Your Garbage Could Be Someone's Treasure
STEP ONE: make a list
Start by making a list of materials you will need for the project. This way you know immediately when you see something interesting whether or not you can use it. Try to avoid just purchasing items with a "maybe this will work...somewhere..." attitude. You will end up spending a lot of time & money needlessly.
You also will want to track your list. I use a spreadsheet with at least the following columns:
- item (doors, windows, sinks, flooring, etc.)
- location (this helps you keep track of your salvage items)
- minimum size (what's the smallest your item can be)
- maximum size (what's the largest your item can be)
- special requirements & notes (to help you remember any specifics)
The goal is to have a shopping list to take with you as you go salvage hunting, with reminders of any limitations or special needs that each item has.
This built-in nook makes use of a salvaged church pew, cut to fit. (The client had "two 4-foot nook benches" in their shopping list.)
STEP TWO: prioritize your list
Big items that can save you the most money include, doors & windows (see more info below), cabinets & counters, fixtures, and flooring. Other items can include framing lumber, railings, overstock insulation, patio pavers, etc. You can prioritize your list one of two ways:
- By construction timing - which item do you need first, second, third, etc. to keep your construction process flowing smoothly. I think this method is best if your plan is to do your salvage hunting concurrent with the construction process.
- By which items can provide the greatest cost savings potential, such as windows, doors, and cabinets.
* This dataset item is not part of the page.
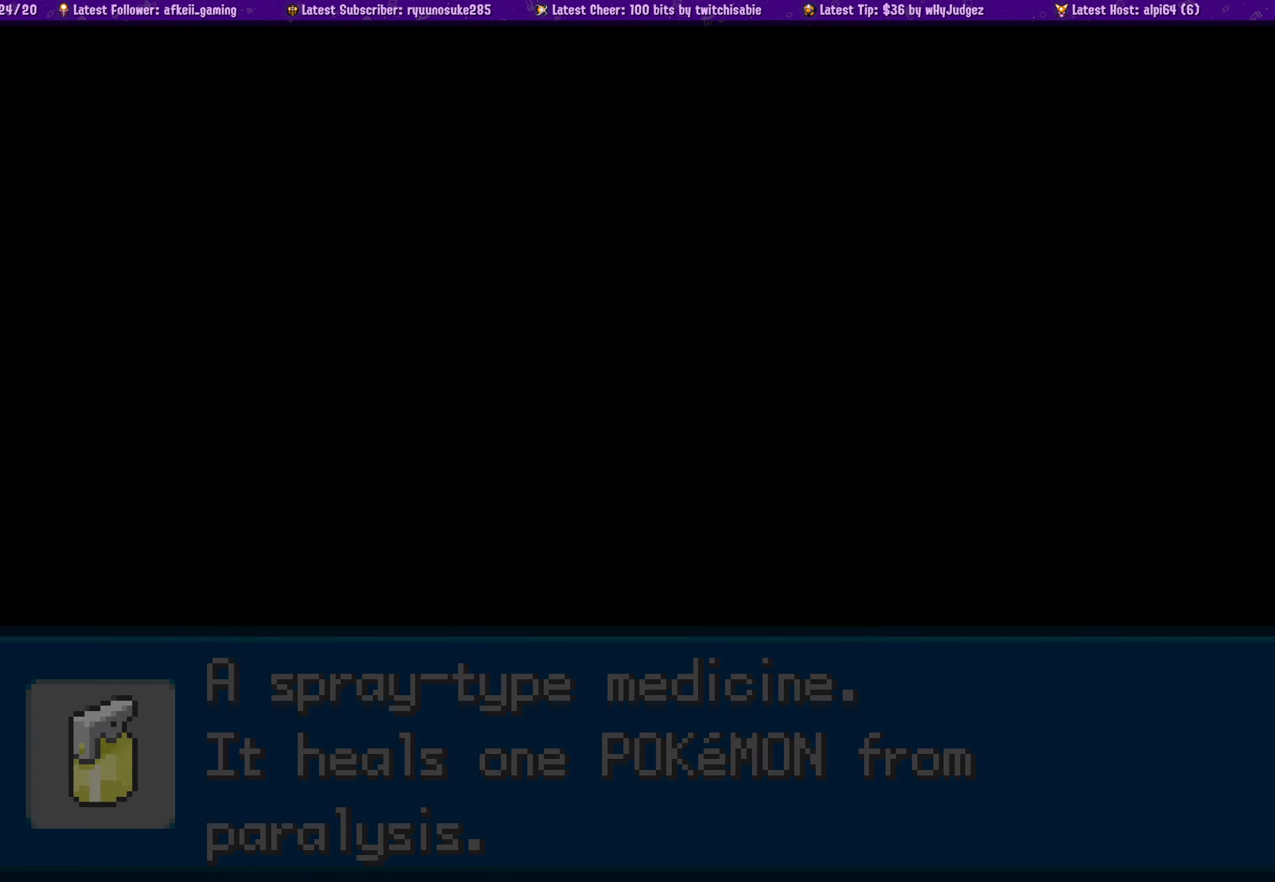
{"dt_ms": 500, "buttons": ["SELECT"], "left_stick": "center", "right_stick": "center", "events": [[17, "SQUARE", "up"]]}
This allows you to start looking for the items that give you the biggest dollar savings for your time spent, and by the time you get to the smaller items on the list you will be a salvage pro.
If you aren't sure how much energy you have in you for the salving hunt, then I would do option #2. That way, if you start getting overwhelmed by the salvaging, at least you have collected big savings items.
This interior door is an old salvage door with single-pane glass... not suitable for exterior use...but great for creating interior sound
separation while keeping visual connection between the spaces.